Background: David Huff (right) stands next to his attorney as he laughs in court on April 28 (Syracuse.com). Inset (left): Jeremiah Huff (Farone & Son Funeral Home). Inset (right): Yeraldith Tschudy (New Comer Cremations & Funerals).
A New York man who admitted to killing his girlfriend and 11-year-old son has learned his sentence.
David Huff, 44, was sentenced on Friday to 40 years to life in prison for the murders of his son, 11-year-old Jeremiah Huff, and his girlfriend, 32-year-old Yeraldith Tschudy. Huff pleaded guilty to shooting both victims to death on April 28 at a court hearing during which he was seen laughing, telling the judge he had a “joke stuck in [his] head.”
According to courtroom reporting by local news outlet Syracuse.com, Judge Ted Limpert reminded the convicted murderer of his behavior, saying that Huff acted like a “petulant teenager.”

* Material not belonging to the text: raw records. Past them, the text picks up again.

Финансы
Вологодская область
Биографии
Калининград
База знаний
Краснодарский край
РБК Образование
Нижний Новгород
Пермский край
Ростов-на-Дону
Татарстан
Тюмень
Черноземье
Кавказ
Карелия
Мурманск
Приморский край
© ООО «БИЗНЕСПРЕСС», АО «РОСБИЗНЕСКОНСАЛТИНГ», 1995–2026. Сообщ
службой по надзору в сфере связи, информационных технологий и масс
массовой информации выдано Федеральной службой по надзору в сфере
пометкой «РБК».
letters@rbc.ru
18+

Several family members were in the gallery on Friday to lay into Huff for his actions, including Jeremiah”s mother, Samantha Gallup Peltier, who recalled getting a phone call from the boy after he was shot by his own father. Local ABC affiliate WSYR reported that she told the court, “That phone call is played over and over and over and over in my head, daily.”

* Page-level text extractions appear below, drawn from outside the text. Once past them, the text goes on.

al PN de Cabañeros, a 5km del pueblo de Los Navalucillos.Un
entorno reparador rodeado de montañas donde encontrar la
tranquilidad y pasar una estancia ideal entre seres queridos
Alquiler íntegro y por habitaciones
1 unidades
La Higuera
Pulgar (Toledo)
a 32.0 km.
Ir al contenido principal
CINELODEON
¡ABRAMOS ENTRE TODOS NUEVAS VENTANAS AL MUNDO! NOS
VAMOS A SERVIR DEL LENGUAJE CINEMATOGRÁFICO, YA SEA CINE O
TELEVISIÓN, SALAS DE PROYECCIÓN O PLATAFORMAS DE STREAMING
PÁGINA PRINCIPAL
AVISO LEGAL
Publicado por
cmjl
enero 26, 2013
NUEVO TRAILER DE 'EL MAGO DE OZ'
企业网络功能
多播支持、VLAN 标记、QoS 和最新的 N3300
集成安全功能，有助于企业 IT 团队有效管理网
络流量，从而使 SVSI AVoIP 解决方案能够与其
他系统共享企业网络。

Peltier concluded her statements by telling Huff, “You are destined for the seventh circle of hell.”
Onondaga County Chief Assistant District Attorney Robert Moran read a statement from Tschudy’s mother, Judith Seoud, who wrote that her daughter “had crossed continents, buried her father, raised a child on her own and worked herself to the bone. That is who David Huff took from this world.”

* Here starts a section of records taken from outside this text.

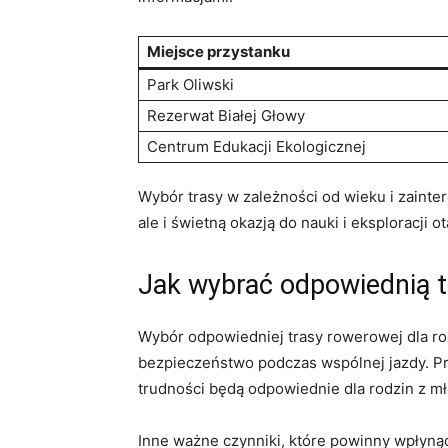
Miejsce przystanku
Park Oliwski
Rezerwat Białej Głowy
Centrum Edukacji Ekologicznej
Wybór trasy w zależności od wieku i zaint
ale i świetną okazją do nauki i eksploracji
Jak wybrać odpowiednią t
Wybór odpowiedniej trasy rowerowej dla ro
bezpieczeństwo podczas wspólnej jazdy. P
trudności będą odpowiednie dla rodzin z m
Inne ważne czynniki, które powinny wpłynąć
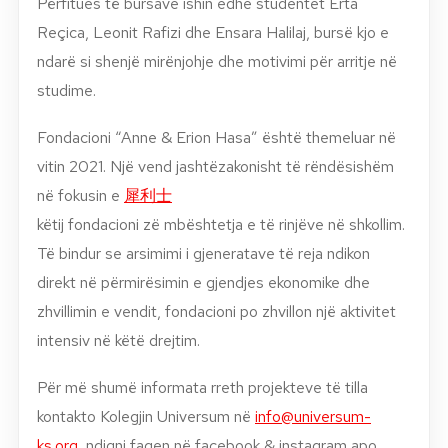
Përfitues të bursave ishin edhe studentet Erta
Reçica, Leonit Rafizi dhe Ensara Halilaj, bursë kjo e
ndarë si shenjë mirënjohje dhe motivimi për arritje në
studime.
Fondacioni “Anne & Erion Hasa” është themeluar në
vitin 2021. Një vend jashtëzakonisht të rëndësishëm
në fokusin e
犀利士
këtij fondacioni zë mbështetja e të rinjëve në shkollim.
Të bindur se arsimimi i gjeneratave të reja ndikon
direkt në përmirësimin e gjendjes ekonomike dhe
zhvillimin e vendit, fondacioni po zhvillon një aktivitet
intensiv në këtë drejtim.
Për më shumë informata rreth projekteve të tilla
kontakto Kolegjin Universum në
info@universum-
ks.org
, ndiqni faqen në facebook & instagram apo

As Law&Crime previously reported, Huff used a Remington 870 Express 12-gauge shotgun to kill Tschudy and then Jeremiah on March 17, 2025. Huff also allegedly fired the shotgun at his stepfather, but he ran out of bullets. Huff did not plead guilty to a charge of attempted murder in connection with the allegation involving his stepfather.
Huff fled his stepfather’s home after the fatal shootings, leading to an overnight manhunt that ended when a neighbor spotted Huff walking near the scene of the crime the following morning. Authorities said Huff had no known history of domestic violence before the double murder.
After handing down Huff’s sentence, Limpert told Huff, “Your actions are reprehensible, and you deserve to be incarcerated for the rest of your life. Even a sentence of life is not long enough for you.”